* WHAT IS NEEDED
Reproduce the text of the records below word for word, and leave the pictures out of your copy.

* INPUT MATERIAL
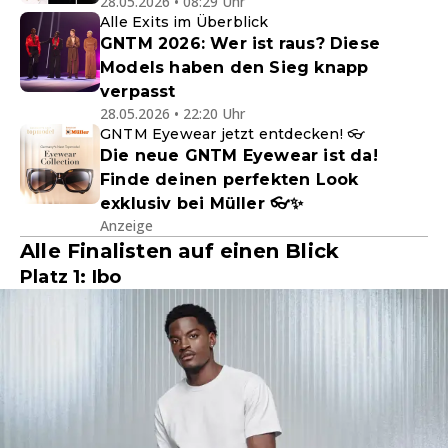
28.05.2026 • 08:29 Uhr
Alle Exits im Überblick
GNTM 2026: Wer ist raus? Diese
Models haben den Sieg knapp
verpasst
28.05.2026 • 22:20 Uhr
GNTM Eyewear jetzt entdecken! 👓
Die neue GNTM Eyewear ist da!
Finde deinen perfekten Look
exklusiv bei Müller 👓✨
Anzeige
Alle Finalisten auf einen Blick
Platz 1: Ibo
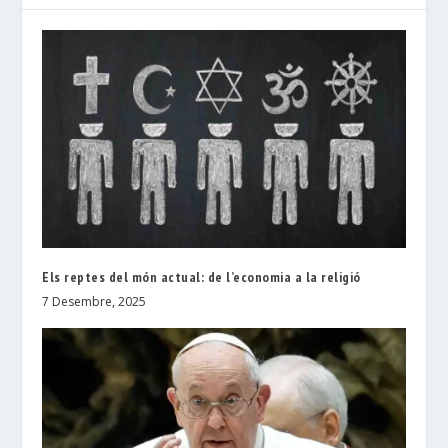
Els reptes del món actual: de l’economia a la religió
7 Desembre, 2025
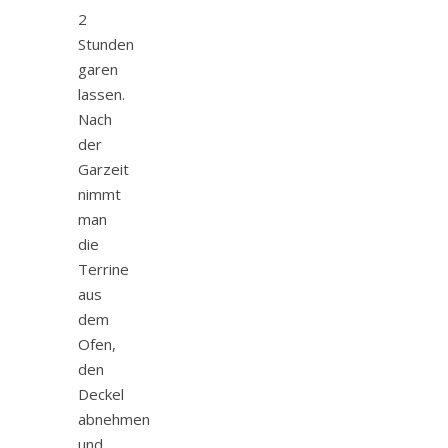
2
Stunden
garen
lassen.
Nach
der
Garzeit
nimmt
man
die
Terrine
aus
dem
Ofen,
den
Deckel
abnehmen
und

* RESULT FOR THIS EXERCISE
28.05.2026 • 08:29 Uhr
Alle Exits im Überblick
GNTM 2026: Wer ist raus? Diese
Models haben den Sieg knapp
verpasst
28.05.2026 • 22:20 Uhr
GNTM Eyewear jetzt entdecken! 👓
Die neue GNTM Eyewear ist da!
Finde deinen perfekten Look
exklusiv bei Müller 👓✨
Anzeige
Alle Finalisten auf einen Blick
Platz 1: Ibo
Els reptes del món actual: de l’economia a la religió
7 Desembre, 2025
2
Stunden
garen
lassen.
Nach
der
Garzeit
nimmt
man
die
Terrine
aus
dem
Ofen,
den
Deckel
abnehmen
und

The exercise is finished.